A few seconds ticked by as she sat on the couch, still listening. No sounds inside the house except that annoying clock in the dining room. There were no distant screeches or howls from outside, no footsteps on the front porch or back deck, no one clawing to get inside the house, no windows shattering. She could relax for a few seconds while she got her bearings.
She’d been dreaming right before she woke up, dreaming about her father, mother, and Matt. They’d all been at the house in Medina County, out back at the shooting range where her father had set up hay bales with targets pinned to them. Wilma had been shooting, and there had been an assortment of weapons laid out on the top of an old wooden wire spool turned up on one end. Wilma was firing a weapon at the target in the dream. Her father, mother and Matt were right behind her. She never turned around to look at them, concentrating on shooting, but she couldn’t hit the target no matter how hard she tried. She should have been able to hit the target with no problem, but she couldn’t.
“Take your time, sweetie,” her father said from a few feet behind her.
Wilma wanted to turn around so badly. She wanted to see her mother and father again, she wanted to hold them. But for some reason she couldn’t turn around.
“She doesn’t have time,” Matt said. “She needs to hurry. The rippers are coming soon.”
Wilma focused on the paper target, the silhouette of a man’s upper body, attached to the side of the hay bale. She squeezed the trigger over and over again, but she still kept missing the target, the bullets hitting the hay bale and even pelting the dirt and grass around the target. Why co
uldn’t she hit the target?
Just then she heard the roar of a crowd—it sounded like the yells of a marauding army in some old movie about medieval Europe.
The rippers—they were coming, just like Matt had said. Soon she would see the rippers pouring over the low hills all around the property, all of them approaching from every direction. Thousands of them. Millions of them. Every ripper in the world.
She knew she needed to hit the target. If she couldn’t hit the target, then she wasn’t going to be able to hit the rippers when they came. But when she looked back at the target, it had changed. It wasn’t the silhouette of a man anymore, now it was the symbol for anarchy painted in bright red spray-paint—the letter A with a circle around it.
“Take your time, baby,” her mother said from behind her, only it wasn’t her mother’s voice anymore, now it was Doris’s voice. “You couldn’t save me, Wilma. I wanted you to help me, but you couldn’t save me.”
“I’m sorry,” Wilma whispered in the dream, still trying desperately to hit the anarchy symbol spray-painted on the hay bale.
“They’re coming!” Matt yelled from right behind her. “The rippers are coming!”
“I know!” Wilma snapped back at him.
“But that’s not the worst thing,” her father told her.
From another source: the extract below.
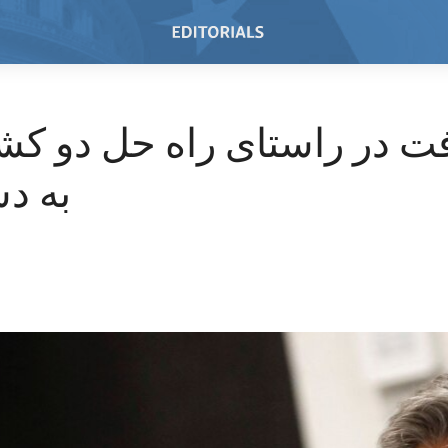
ت در راستای راه حل دو کشو
به د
And now he sounded like he was right behind her, only inches away. His voice was right in her ear. She swore she could feel his breath on her skin and smell his aftershave. “There’s something worse coming. The Shadow Man is coming.”
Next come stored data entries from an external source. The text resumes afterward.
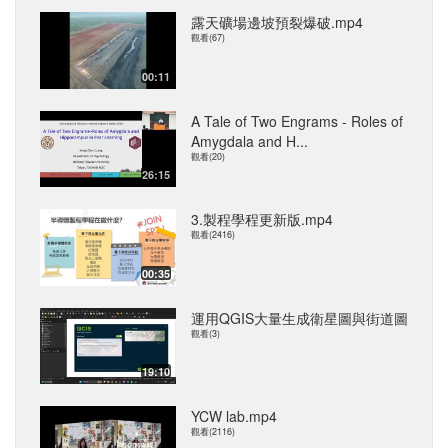
露天礦場邊坡預裂爆破.mp4
觀看(67)
00:11
A Tale of Two Engrams - Roles of
Amygdala and H...
觀看(20)
26:15
3.製程學程更新版.mp4
觀看(2416)
00:35
運用QGIS大量生成衛星圖與街道圖
觀看(3)
19:10
YCW lab.mp4
觀看(2116)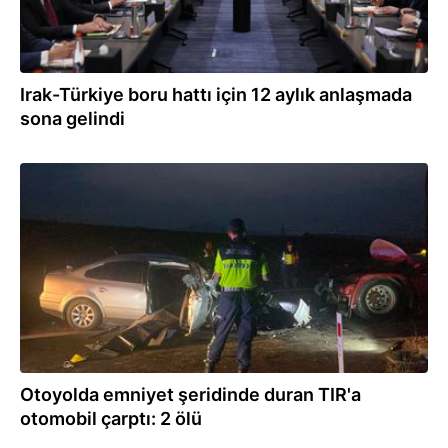
Irak-Türkiye boru hattı için 12 aylık anlaşmada
sona gelindi
08.07.2026
Otoyolda emniyet şeridinde duran TIR'a
otomobil çarptı: 2 ölü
She looked up at the hills in the distance and saw a line of people standing there, but these weren’t rippers, it was some kind of gang of men and women, all with weapons. And standing in front of them, shrouded in darkness, was a tall man wearing a black trench coat and a large floppy hat. His face was just a shadow, but she could see his eyes—they were shining like two pinpoints of light.